_INFORMATION PROVIDED_
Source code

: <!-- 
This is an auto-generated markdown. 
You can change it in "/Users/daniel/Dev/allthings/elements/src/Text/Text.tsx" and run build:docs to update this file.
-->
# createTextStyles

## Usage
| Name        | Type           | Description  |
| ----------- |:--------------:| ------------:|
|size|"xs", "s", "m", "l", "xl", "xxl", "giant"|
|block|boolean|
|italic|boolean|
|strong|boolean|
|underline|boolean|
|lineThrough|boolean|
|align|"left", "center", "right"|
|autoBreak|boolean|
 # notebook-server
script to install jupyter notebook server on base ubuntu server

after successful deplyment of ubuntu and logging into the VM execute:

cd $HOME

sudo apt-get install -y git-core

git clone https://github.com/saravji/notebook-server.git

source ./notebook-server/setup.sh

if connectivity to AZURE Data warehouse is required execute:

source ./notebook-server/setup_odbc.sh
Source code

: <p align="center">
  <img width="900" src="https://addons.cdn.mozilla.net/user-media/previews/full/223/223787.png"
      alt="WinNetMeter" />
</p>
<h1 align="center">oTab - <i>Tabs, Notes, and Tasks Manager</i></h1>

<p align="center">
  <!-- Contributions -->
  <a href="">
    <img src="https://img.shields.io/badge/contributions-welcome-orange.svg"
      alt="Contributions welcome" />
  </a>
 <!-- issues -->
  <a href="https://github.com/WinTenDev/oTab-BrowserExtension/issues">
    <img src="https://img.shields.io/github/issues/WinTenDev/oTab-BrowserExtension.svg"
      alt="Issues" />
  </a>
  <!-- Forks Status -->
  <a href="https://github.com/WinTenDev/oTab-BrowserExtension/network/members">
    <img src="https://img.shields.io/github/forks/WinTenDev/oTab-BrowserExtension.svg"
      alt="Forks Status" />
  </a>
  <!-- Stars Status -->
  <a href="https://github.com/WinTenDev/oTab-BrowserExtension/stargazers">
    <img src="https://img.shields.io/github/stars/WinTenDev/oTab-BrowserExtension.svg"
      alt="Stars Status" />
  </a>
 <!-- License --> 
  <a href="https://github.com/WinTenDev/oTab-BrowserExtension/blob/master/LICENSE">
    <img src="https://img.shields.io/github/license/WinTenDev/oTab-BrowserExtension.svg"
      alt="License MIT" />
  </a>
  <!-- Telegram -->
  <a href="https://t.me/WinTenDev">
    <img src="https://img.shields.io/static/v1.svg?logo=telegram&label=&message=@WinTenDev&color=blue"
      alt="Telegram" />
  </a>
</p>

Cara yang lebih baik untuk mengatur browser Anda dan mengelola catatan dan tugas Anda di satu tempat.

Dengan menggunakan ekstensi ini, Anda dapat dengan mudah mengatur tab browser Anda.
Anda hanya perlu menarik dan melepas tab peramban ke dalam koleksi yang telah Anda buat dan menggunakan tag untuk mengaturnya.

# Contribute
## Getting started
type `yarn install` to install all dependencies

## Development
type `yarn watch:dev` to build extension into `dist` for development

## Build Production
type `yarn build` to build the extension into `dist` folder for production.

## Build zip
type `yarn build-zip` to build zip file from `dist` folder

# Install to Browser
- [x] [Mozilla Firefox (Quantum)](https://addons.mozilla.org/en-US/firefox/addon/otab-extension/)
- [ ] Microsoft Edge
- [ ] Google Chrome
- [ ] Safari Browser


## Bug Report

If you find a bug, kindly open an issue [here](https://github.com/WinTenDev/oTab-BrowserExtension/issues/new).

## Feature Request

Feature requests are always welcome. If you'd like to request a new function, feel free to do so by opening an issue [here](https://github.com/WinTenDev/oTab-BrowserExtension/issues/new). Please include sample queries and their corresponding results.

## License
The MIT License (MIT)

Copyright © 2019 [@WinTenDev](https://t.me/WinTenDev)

* * *

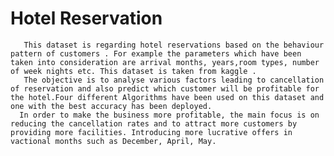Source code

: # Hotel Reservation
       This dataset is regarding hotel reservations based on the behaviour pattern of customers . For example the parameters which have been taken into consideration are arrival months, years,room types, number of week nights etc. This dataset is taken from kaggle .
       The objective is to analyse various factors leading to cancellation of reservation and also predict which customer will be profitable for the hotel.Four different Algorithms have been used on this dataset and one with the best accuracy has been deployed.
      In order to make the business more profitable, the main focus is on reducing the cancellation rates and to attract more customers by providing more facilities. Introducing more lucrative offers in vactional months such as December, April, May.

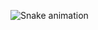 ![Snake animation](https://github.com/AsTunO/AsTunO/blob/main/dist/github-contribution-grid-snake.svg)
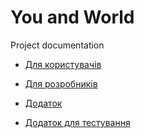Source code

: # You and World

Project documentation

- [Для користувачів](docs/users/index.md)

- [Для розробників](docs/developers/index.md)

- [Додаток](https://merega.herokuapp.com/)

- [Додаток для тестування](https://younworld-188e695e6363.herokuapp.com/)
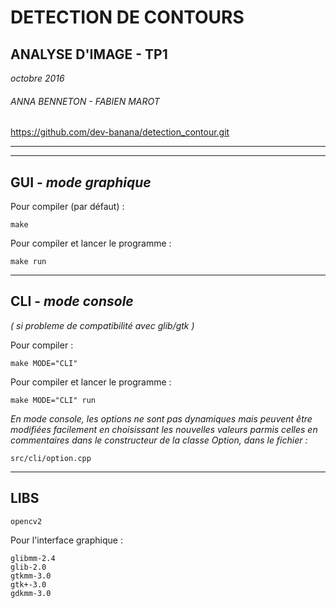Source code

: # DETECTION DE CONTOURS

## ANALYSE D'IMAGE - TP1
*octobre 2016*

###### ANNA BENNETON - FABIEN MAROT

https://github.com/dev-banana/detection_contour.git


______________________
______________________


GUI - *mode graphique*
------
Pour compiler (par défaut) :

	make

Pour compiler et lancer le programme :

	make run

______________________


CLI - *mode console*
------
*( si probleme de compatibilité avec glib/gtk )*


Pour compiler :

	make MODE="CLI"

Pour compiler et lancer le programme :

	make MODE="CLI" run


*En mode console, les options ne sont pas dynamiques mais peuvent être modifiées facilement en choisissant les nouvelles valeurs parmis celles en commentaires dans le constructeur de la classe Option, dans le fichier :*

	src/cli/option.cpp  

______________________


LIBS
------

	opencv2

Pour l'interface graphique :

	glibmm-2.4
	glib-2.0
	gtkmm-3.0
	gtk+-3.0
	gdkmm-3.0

_PROBLEM TO WORK ON_
Across the listing, count every line with the word "mozilla" in it. Answer with the number alone.

_COMPLETED TASK_
2